Tuesday, October 03, 2006

Movie Review: A Bridge Too Far ****

I spent Sunday afternoon two weeks ago working on my German skills by watching "A Bridge Too Far" on the 62nd anniversary of the largest airborne drop in history. September 17, is also the anniversary of the Battle of Antietam, so that date evidently lives in infamy for multiple reasons. Operation Market Garden today bedecks our history books as a sad defeat and a needless loss of good paratroopers. British General Montgomery's plan called for 35,000 paratroopers (the Market phase) to drop behind German lines and seize four stages of bridges over rivers in Holland. General Horrock's British XXX Armored Corps would drive 63 miles into German territory over the bridges, culminating with the crossing of the Rhine at the Arnhem bridge, which would give the Allies the keys to the Ruhr industrial region of Germany. The armored drive was the Garden phase of the operation. They were supposed to make it to Arnhem in two days.
In 1977, one of the greatest all-star casts ever assembled took on the roles of an excellent dramatization of Cornelius Ryan's book by the same title, and today "A Bridge Too Far" stands among the finest and most accurate of war movies. The sheer scope is stunning, as a fleet of C-47 skytrains fill the runway and the sky, many tugging gliders behind them. The American 101st Airborne took the Son bridges, but the demolition of one of them by German defenders delayed XXX Corps for 36 hours while their engineers built a Bailey pontoon bridge. Colonel Stout (Elliott Gould) and the Irish Guards commander (Michael Caine) have a classic exchange as the latter rides through a crowd of cheering Dutch citizens. Gould: "Have you got that Bailey crap ready?" Caine: "If by that you mean those glorious, precision-structured pontoon bridges that are the envy of the civilized world, then yes." The U.S. 82nd Airborne took the Grave bridges intact, but the Nijmegen bridge gave them a great deal of trouble. General Gavin (Ryan O'Neal) ordered a river assault in small boats led by Major Cook (Robert Redford) which succeeded in taking the far side of the bridge while tanks took the near side.
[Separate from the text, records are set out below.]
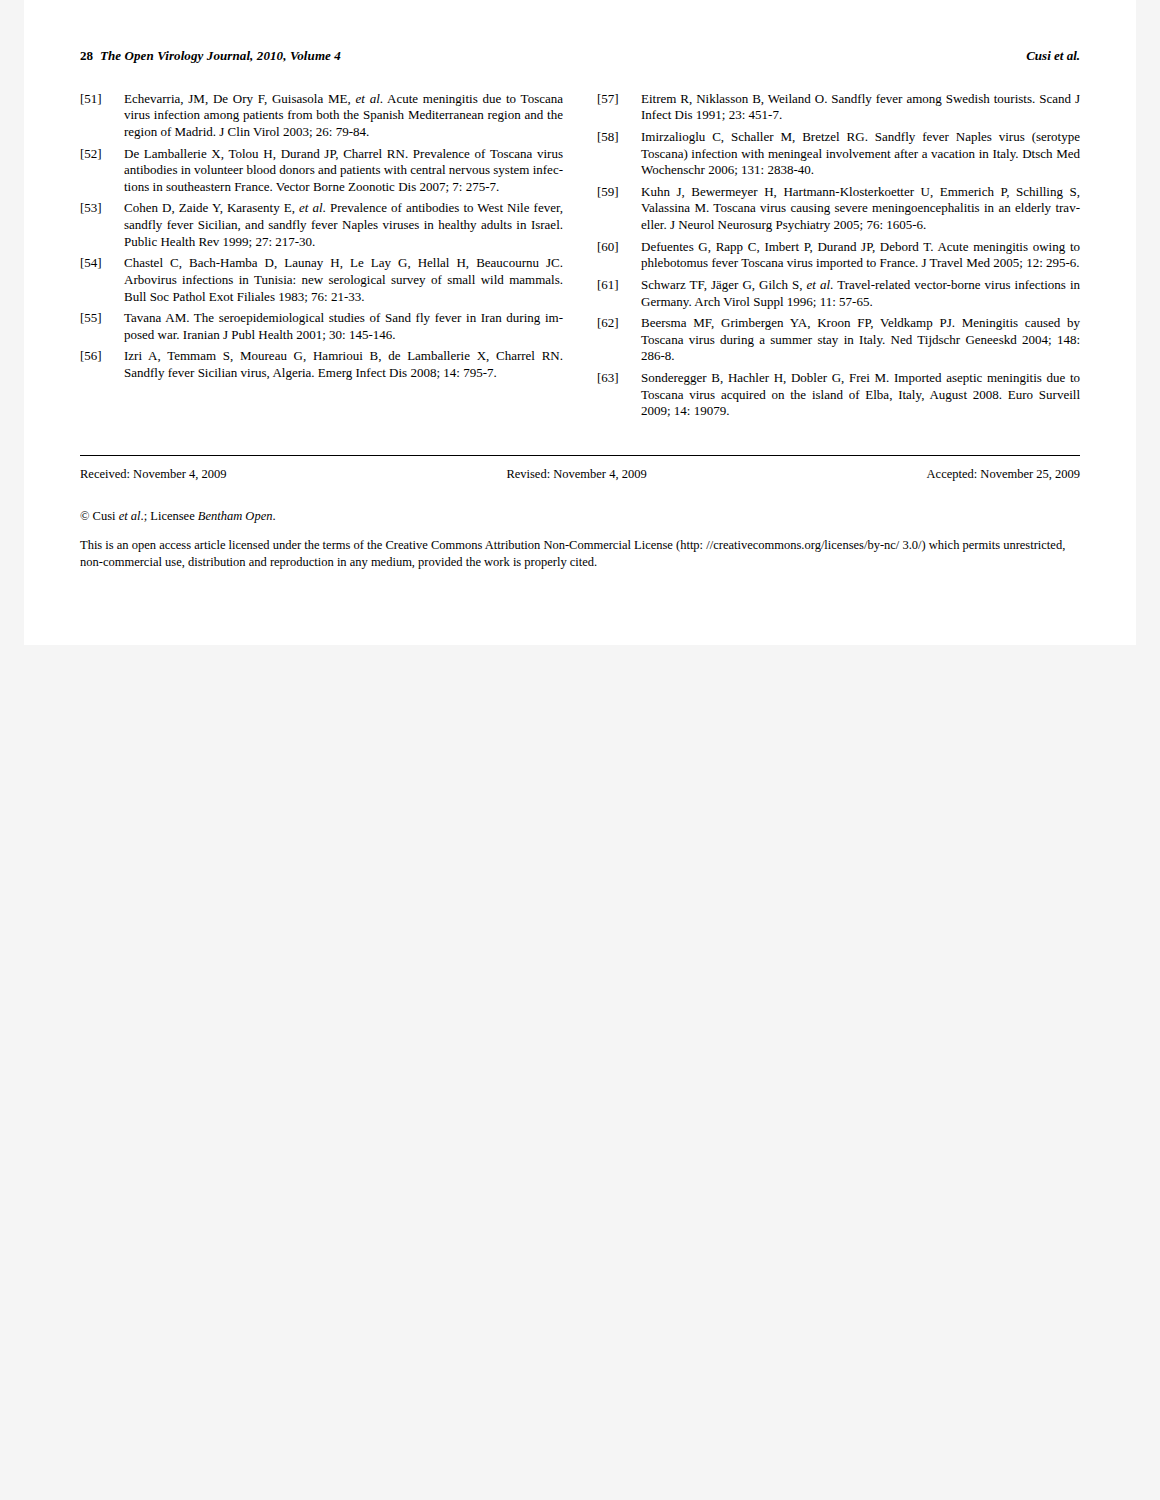28 The Open Virology Journal, 2010, Volume 4
Cusi et al.
[51] Echevarria, JM, De Ory F, Guisasola ME, et al. Acute meningitis due to Toscana virus infection among patients from both the Spanish Mediterranean region and the region of Madrid. J Clin Virol 2003; 26: 79-84.
[52] De Lamballerie X, Tolou H, Durand JP, Charrel RN. Prevalence of Toscana virus antibodies in volunteer blood donors and patients with central nervous system infections in southeastern France. Vector Borne Zoonotic Dis 2007; 7: 275-7.
[53] Cohen D, Zaide Y, Karasenty E, et al. Prevalence of antibodies to West Nile fever, sandfly fever Sicilian, and sandfly fever Naples viruses in healthy adults in Israel. Public Health Rev 1999; 27: 217-30.
[54] Chastel C, Bach-Hamba D, Launay H, Le Lay G, Hellal H, Beaucournu JC. Arbovirus infections in Tunisia: new serological survey of small wild mammals. Bull Soc Pathol Exot Filiales 1983; 76: 21-33.
[55] Tavana AM. The seroepidemiological studies of Sand fly fever in Iran during imposed war. Iranian J Publ Health 2001; 30: 145-146.
[56] Izri A, Temmam S, Moureau G, Hamrioui B, de Lamballerie X, Charrel RN. Sandfly fever Sicilian virus, Algeria. Emerg Infect Dis 2008; 14: 795-7.
[57] Eitrem R, Niklasson B, Weiland O. Sandfly fever among Swedish tourists. Scand J Infect Dis 1991; 23: 451-7.
[58] Imirzalioglu C, Schaller M, Bretzel RG. Sandfly fever Naples virus (serotype Toscana) infection with meningeal involvement after a vacation in Italy. Dtsch Med Wochenschr 2006; 131: 2838-40.
[59] Kuhn J, Bewermeyer H, Hartmann-Klosterkoetter U, Emmerich P, Schilling S, Valassina M. Toscana virus causing severe meningoencephalitis in an elderly traveller. J Neurol Neurosurg Psychiatry 2005; 76: 1605-6.
[60] Defuentes G, Rapp C, Imbert P, Durand JP, Debord T. Acute meningitis owing to phlebotomus fever Toscana virus imported to France. J Travel Med 2005; 12: 295-6.
[61] Schwarz TF, Jäger G, Gilch S, et al. Travel-related vector-borne virus infections in Germany. Arch Virol Suppl 1996; 11: 57-65.
[62] Beersma MF, Grimbergen YA, Kroon FP, Veldkamp PJ. Meningitis caused by Toscana virus during a summer stay in Italy. Ned Tijdschr Geneeskd 2004; 148: 286-8.
[63] Sonderegger B, Hachler H, Dobler G, Frei M. Imported aseptic meningitis due to Toscana virus acquired on the island of Elba, Italy, August 2008. Euro Surveill 2009; 14: 19079.
Received: November 4, 2009 Revised: November 4, 2009 Accepted: November 25, 2009
© Cusi et al.; Licensee Bentham Open.
This is an open access article licensed under the terms of the Creative Commons Attribution Non-Commercial License (http: //creativecommons.org/licenses/by-nc/ 3.0/) which permits unrestricted, non-commercial use, distribution and reproduction in any medium, provided the work is properly cited.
Meanwhile, General Urquhart (Sean Connery) who commanded the British 1st Airborne, found Arnhem occupied by the II SS Panzer Corps, which armor the Dutch Underground had warned about. Tragically, the British high command chose to ignore their warnings and the operation went forward. Colonel Frost's (Anthony Hopkins) portion of the 1st Airborne took one end of Arnhem bridge, held for seven days and the British captured the lot. Urquhart never reached the bridge. General Sosobowski (Gene Hackman) with his Polish Brigade, came to Urquhart's aid, but German troops shot his men up badly as they dropped in and again as they tried to cross the Rhine at night. After eight days of fighting, Urquhart and his 2,000 remaining troops (out of 10,000) slipped back across the Rhine to the Allied side. Their wounded the British paratroopers left in the hands of a Dutch doctor (Lawrence Olivier) who ran out of medical supplies and he arranged their surrender to the Germans. As POWs, they would have some chance of survival. With Arnhem bridge still in German hands, Market Garden achieved no major strategic objectives to balance against a tragic loss of life. Even so, Montgomery always maintained that the operation was 90% successful, notwithstanding the 8,000 British paratroopers who became casualties.
Is "A Bridge Too Far" an anti-war movie, as some critics maintain? On the whole, I don't think so, even though the screenwriter had General Sosobowski utter one clearly anti-war line. As I would not consider an accurate portrayal of heroism to be necessarily pro-war, I will not brand as anti-war a film which shows a defeat in all of the grim tragedy that it represented. I recommend "A Bridge Too Far" with **** and absolutely no reservations. The use of period tanks in large numbers is an enormous achievement and the film's score is one of my favorites.